■ **What you need to do**:
Go through the listing and copy each line that has the string "weather" in it.

── Provided information ──

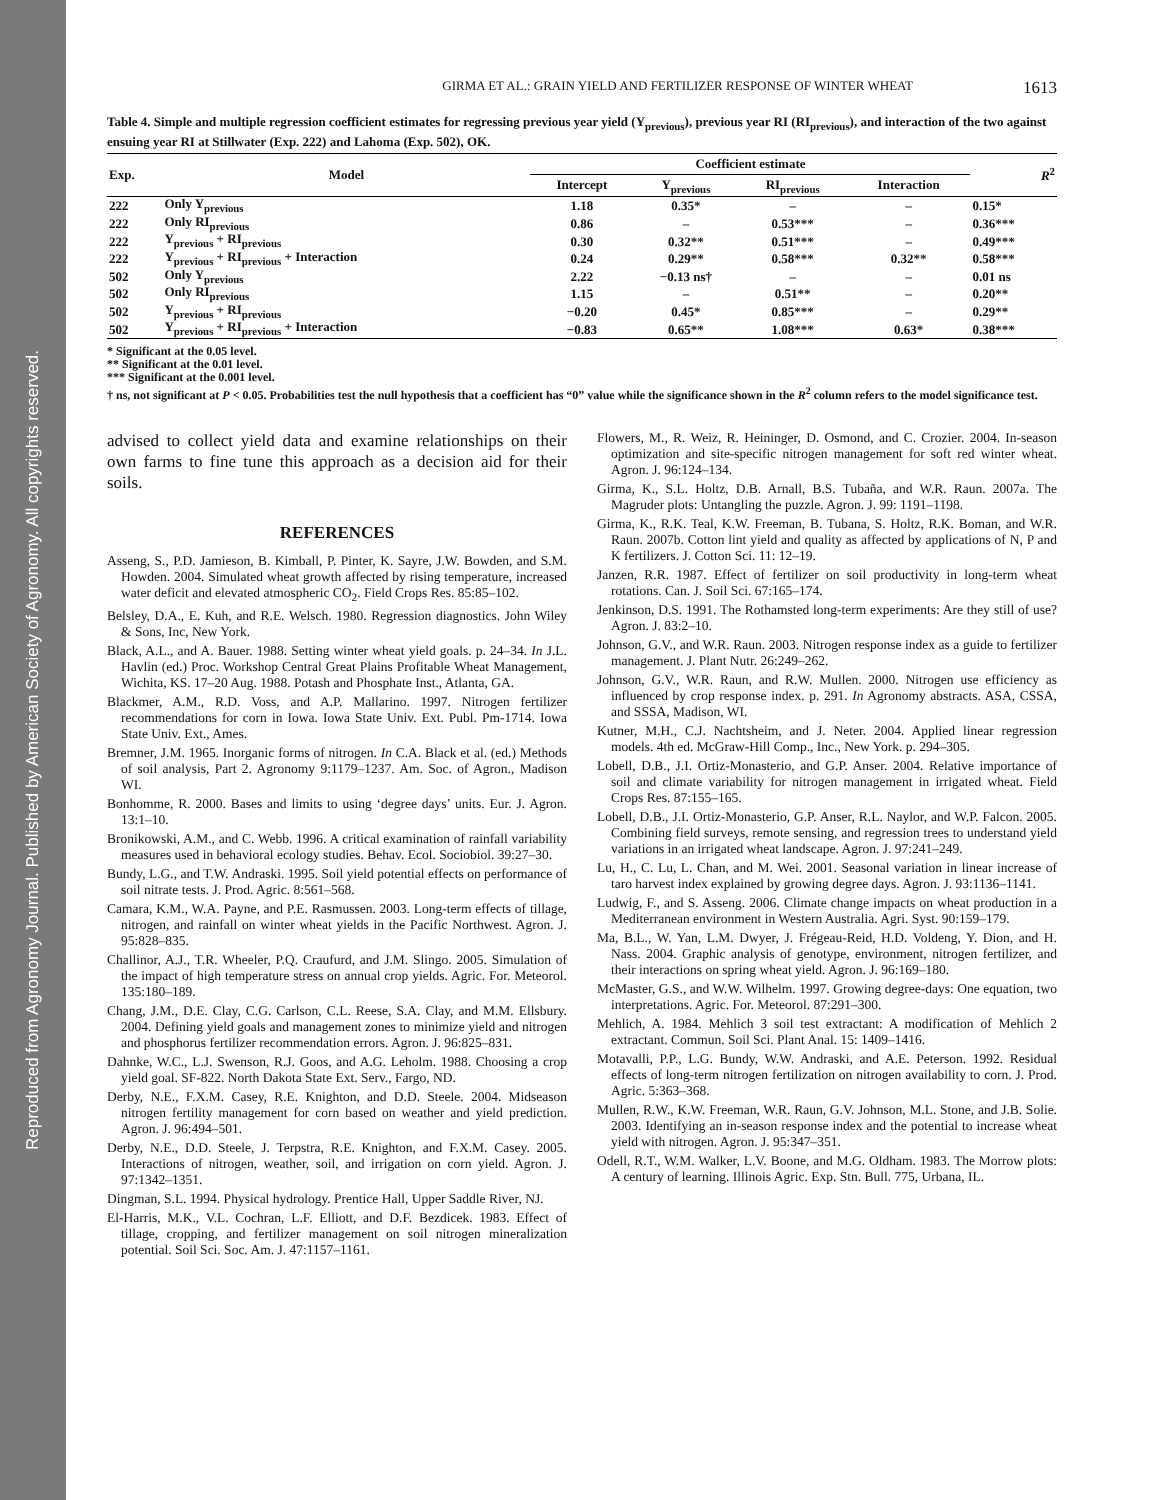Reproduced from Agronomy Journal. Published by American Society of Agronomy. All copyrights reserved.
GIRMA ET AL.: GRAIN YIELD AND FERTILIZER RESPONSE OF WINTER WHEAT 1613
Table 4. Simple and multiple regression coefficient estimates for regressing previous year yield (Y<sub>previous</sub>), previous year RI (RI<sub>previous</sub>), and interaction of the two against ensuing year RI at Stillwater (Exp. 222) and Lahoma (Exp. 502), OK.
| Exp. | Model | Coefficient estimate | | | | R<sup>2</sup> |
| --- | --- | --- | --- | --- | --- | --- |
| | | Intercept | Y<sub>previous</sub> | RI<sub>previous</sub> | Interaction | |
| 222 | Only Y<sub>previous</sub> | 1.18 | 0.35* | – | – | 0.15* |
| 222 | Only RI<sub>previous</sub> | 0.86 | – | 0.53*** | – | 0.36*** |
| 222 | Y<sub>previous</sub> + RI<sub>previous</sub> | 0.30 | 0.32** | 0.51*** | – | 0.49*** |
| 222 | Y<sub>previous</sub> + RI<sub>previous</sub> + Interaction | 0.24 | 0.29** | 0.58*** | 0.32** | 0.58*** |
| 502 | Only Y<sub>previous</sub> | 2.22 | −0.13 ns† | – | – | 0.01 ns |
| 502 | Only RI<sub>previous</sub> | 1.15 | – | 0.51** | – | 0.20** |
| 502 | Y<sub>previous</sub> + RI<sub>previous</sub> | −0.20 | 0.45* | 0.85*** | – | 0.29** |
| 502 | Y<sub>previous</sub> + RI<sub>previous</sub> + Interaction | −0.83 | 0.65** | 1.08*** | 0.63* | 0.38*** |
* Significant at the 0.05 level.
** Significant at the 0.01 level.
*** Significant at the 0.001 level.
† ns, not significant at P < 0.05. Probabilities test the null hypothesis that a coefficient has “0” value while the significance shown in the R<sup>2</sup> column refers to the model significance test.
advised to collect yield data and examine relationships on their own farms to fine tune this approach as a decision aid for their soils.
REFERENCES
Asseng, S., P.D. Jamieson, B. Kimball, P. Pinter, K. Sayre, J.W. Bowden, and S.M. Howden. 2004. Simulated wheat growth affected by rising temperature, increased water deficit and elevated atmospheric CO<sub>2</sub>. Field Crops Res. 85:85–102.
Belsley, D.A., E. Kuh, and R.E. Welsch. 1980. Regression diagnostics. John Wiley & Sons, Inc, New York.
Black, A.L., and A. Bauer. 1988. Setting winter wheat yield goals. p. 24–34. In J.L. Havlin (ed.) Proc. Workshop Central Great Plains Profitable Wheat Management, Wichita, KS. 17–20 Aug. 1988. Potash and Phosphate Inst., Atlanta, GA.
Blackmer, A.M., R.D. Voss, and A.P. Mallarino. 1997. Nitrogen fertilizer recommendations for corn in Iowa. Iowa State Univ. Ext. Publ. Pm-1714. Iowa State Univ. Ext., Ames.
Bremner, J.M. 1965. Inorganic forms of nitrogen. In C.A. Black et al. (ed.) Methods of soil analysis, Part 2. Agronomy 9:1179–1237. Am. Soc. of Agron., Madison WI.
Bonhomme, R. 2000. Bases and limits to using ‘degree days’ units. Eur. J. Agron. 13:1–10.
Bronikowski, A.M., and C. Webb. 1996. A critical examination of rainfall variability measures used in behavioral ecology studies. Behav. Ecol. Sociobiol. 39:27–30.
Bundy, L.G., and T.W. Andraski. 1995. Soil yield potential effects on performance of soil nitrate tests. J. Prod. Agric. 8:561–568.
Camara, K.M., W.A. Payne, and P.E. Rasmussen. 2003. Long-term effects of tillage, nitrogen, and rainfall on winter wheat yields in the Pacific Northwest. Agron. J. 95:828–835.
Challinor, A.J., T.R. Wheeler, P.Q. Craufurd, and J.M. Slingo. 2005. Simulation of the impact of high temperature stress on annual crop yields. Agric. For. Meteorol. 135:180–189.
Chang, J.M., D.E. Clay, C.G. Carlson, C.L. Reese, S.A. Clay, and M.M. Ellsbury. 2004. Defining yield goals and management zones to minimize yield and nitrogen and phosphorus fertilizer recommendation errors. Agron. J. 96:825–831.
Dahnke, W.C., L.J. Swenson, R.J. Goos, and A.G. Leholm. 1988. Choosing a crop yield goal. SF-822. North Dakota State Ext. Serv., Fargo, ND.
Derby, N.E., F.X.M. Casey, R.E. Knighton, and D.D. Steele. 2004. Midseason nitrogen fertility management for corn based on weather and yield prediction. Agron. J. 96:494–501.
Derby, N.E., D.D. Steele, J. Terpstra, R.E. Knighton, and F.X.M. Casey. 2005. Interactions of nitrogen, weather, soil, and irrigation on corn yield. Agron. J. 97:1342–1351.
Dingman, S.L. 1994. Physical hydrology. Prentice Hall, Upper Saddle River, NJ.
El-Harris, M.K., V.L. Cochran, L.F. Elliott, and D.F. Bezdicek. 1983. Effect of tillage, cropping, and fertilizer management on soil nitrogen mineralization potential. Soil Sci. Soc. Am. J. 47:1157–1161.
Flowers, M., R. Weiz, R. Heininger, D. Osmond, and C. Crozier. 2004. In-season optimization and site-specific nitrogen management for soft red winter wheat. Agron. J. 96:124–134.
Girma, K., S.L. Holtz, D.B. Arnall, B.S. Tubaña, and W.R. Raun. 2007a. The Magruder plots: Untangling the puzzle. Agron. J. 99: 1191–1198.
Girma, K., R.K. Teal, K.W. Freeman, B. Tubana, S. Holtz, R.K. Boman, and W.R. Raun. 2007b. Cotton lint yield and quality as affected by applications of N, P and K fertilizers. J. Cotton Sci. 11: 12–19.
Janzen, R.R. 1987. Effect of fertilizer on soil productivity in long-term wheat rotations. Can. J. Soil Sci. 67:165–174.
Jenkinson, D.S. 1991. The Rothamsted long-term experiments: Are they still of use? Agron. J. 83:2–10.
Johnson, G.V., and W.R. Raun. 2003. Nitrogen response index as a guide to fertilizer management. J. Plant Nutr. 26:249–262.
Johnson, G.V., W.R. Raun, and R.W. Mullen. 2000. Nitrogen use efficiency as influenced by crop response index. p. 291. In Agronomy abstracts. ASA, CSSA, and SSSA, Madison, WI.
Kutner, M.H., C.J. Nachtsheim, and J. Neter. 2004. Applied linear regression models. 4th ed. McGraw-Hill Comp., Inc., New York. p. 294–305.
Lobell, D.B., J.I. Ortiz-Monasterio, and G.P. Anser. 2004. Relative importance of soil and climate variability for nitrogen management in irrigated wheat. Field Crops Res. 87:155–165.
Lobell, D.B., J.I. Ortiz-Monasterio, G.P. Anser, R.L. Naylor, and W.P. Falcon. 2005. Combining field surveys, remote sensing, and regression trees to understand yield variations in an irrigated wheat landscape. Agron. J. 97:241–249.
Lu, H., C. Lu, L. Chan, and M. Wei. 2001. Seasonal variation in linear increase of taro harvest index explained by growing degree days. Agron. J. 93:1136–1141.
Ludwig, F., and S. Asseng. 2006. Climate change impacts on wheat production in a Mediterranean environment in Western Australia. Agri. Syst. 90:159–179.
Ma, B.L., W. Yan, L.M. Dwyer, J. Frégeau-Reid, H.D. Voldeng, Y. Dion, and H. Nass. 2004. Graphic analysis of genotype, environment, nitrogen fertilizer, and their interactions on spring wheat yield. Agron. J. 96:169–180.
McMaster, G.S., and W.W. Wilhelm. 1997. Growing degree-days: One equation, two interpretations. Agric. For. Meteorol. 87:291–300.
Mehlich, A. 1984. Mehlich 3 soil test extractant: A modification of Mehlich 2 extractant. Commun. Soil Sci. Plant Anal. 15: 1409–1416.
Motavalli, P.P., L.G. Bundy, W.W. Andraski, and A.E. Peterson. 1992. Residual effects of long-term nitrogen fertilization on nitrogen availability to corn. J. Prod. Agric. 5:363–368.
Mullen, R.W., K.W. Freeman, W.R. Raun, G.V. Johnson, M.L. Stone, and J.B. Solie. 2003. Identifying an in-season response index and the potential to increase wheat yield with nitrogen. Agron. J. 95:347–351.
Odell, R.T., W.M. Walker, L.V. Boone, and M.G. Oldham. 1983. The Morrow plots: A century of learning. Illinois Agric. Exp. Stn. Bull. 775, Urbana, IL.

───

■ **Solution to this exercise**:
Derby, N.E., F.X.M. Casey, R.E. Knighton, and D.D. Steele. 2004. Midseason nitrogen fertility management for corn based on weather and yield prediction. Agron. J. 96:494–501.
Derby, N.E., D.D. Steele, J. Terpstra, R.E. Knighton, and F.X.M. Casey. 2005. Interactions of nitrogen, weather, soil, and irrigation on corn yield. Agron. J. 97:1342–1351.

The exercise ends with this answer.